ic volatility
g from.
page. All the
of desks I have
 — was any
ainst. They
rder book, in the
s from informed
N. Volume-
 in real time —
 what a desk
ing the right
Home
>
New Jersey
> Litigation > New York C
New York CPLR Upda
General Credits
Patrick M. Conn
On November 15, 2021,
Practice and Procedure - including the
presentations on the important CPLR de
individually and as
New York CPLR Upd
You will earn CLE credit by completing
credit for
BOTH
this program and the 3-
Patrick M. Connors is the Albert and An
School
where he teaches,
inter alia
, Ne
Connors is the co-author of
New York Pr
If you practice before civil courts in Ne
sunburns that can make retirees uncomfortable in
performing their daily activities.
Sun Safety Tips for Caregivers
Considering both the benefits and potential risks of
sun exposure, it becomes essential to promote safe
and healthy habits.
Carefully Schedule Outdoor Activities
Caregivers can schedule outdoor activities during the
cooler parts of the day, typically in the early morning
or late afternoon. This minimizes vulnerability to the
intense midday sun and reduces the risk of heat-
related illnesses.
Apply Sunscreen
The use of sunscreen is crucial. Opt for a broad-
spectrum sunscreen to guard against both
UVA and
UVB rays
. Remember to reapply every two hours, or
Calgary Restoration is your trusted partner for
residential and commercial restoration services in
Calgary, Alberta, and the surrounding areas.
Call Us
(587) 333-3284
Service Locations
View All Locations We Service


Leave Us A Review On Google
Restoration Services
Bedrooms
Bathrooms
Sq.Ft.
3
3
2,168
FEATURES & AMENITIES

----------

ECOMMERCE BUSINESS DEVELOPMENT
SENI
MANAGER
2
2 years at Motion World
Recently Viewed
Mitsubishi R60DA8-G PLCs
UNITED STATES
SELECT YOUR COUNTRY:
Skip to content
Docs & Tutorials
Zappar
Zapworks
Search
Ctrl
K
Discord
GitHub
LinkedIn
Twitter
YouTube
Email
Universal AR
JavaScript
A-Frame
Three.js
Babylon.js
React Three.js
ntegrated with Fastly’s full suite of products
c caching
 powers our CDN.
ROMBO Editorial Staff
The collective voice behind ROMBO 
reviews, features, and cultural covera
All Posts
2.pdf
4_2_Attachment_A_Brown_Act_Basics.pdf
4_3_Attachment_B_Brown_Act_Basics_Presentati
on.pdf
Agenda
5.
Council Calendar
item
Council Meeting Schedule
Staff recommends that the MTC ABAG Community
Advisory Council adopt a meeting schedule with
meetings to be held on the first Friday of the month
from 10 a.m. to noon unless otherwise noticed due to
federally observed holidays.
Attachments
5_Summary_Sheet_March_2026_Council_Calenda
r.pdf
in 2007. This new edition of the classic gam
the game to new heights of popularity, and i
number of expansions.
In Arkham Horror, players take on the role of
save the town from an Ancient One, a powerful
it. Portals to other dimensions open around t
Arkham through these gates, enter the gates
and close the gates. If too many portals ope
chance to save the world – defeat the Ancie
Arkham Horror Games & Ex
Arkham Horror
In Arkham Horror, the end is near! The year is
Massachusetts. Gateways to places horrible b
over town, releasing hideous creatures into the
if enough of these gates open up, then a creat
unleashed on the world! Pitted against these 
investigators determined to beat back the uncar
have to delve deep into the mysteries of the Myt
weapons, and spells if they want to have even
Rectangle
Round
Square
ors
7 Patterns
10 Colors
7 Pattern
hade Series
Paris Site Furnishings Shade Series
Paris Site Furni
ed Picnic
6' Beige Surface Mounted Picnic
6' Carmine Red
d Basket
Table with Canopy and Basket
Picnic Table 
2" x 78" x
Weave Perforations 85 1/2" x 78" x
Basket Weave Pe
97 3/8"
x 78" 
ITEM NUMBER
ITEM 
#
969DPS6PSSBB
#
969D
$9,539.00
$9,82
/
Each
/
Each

----------

* _Work order_:
In the listing above, find the line containing "ic volatility" and the line containing "Patrick M. Connors is the Albert and An", then quote both, plus every line between them, exactly as written.

* _Exercise solution_:
ic volatility
g from.
page. All the
of desks I have
 — was any
ainst. They
rder book, in the
s from informed
N. Volume-
 in real time —
 what a desk
ing the right
Home
>
New Jersey
> Litigation > New York C
New York CPLR Upda
General Credits
Patrick M. Conn
On November 15, 2021,
Practice and Procedure - including the
presentations on the important CPLR de
individually and as
New York CPLR Upd
You will earn CLE credit by completing
credit for
BOTH
this program and the 3-
Patrick M. Connors is the Albert and An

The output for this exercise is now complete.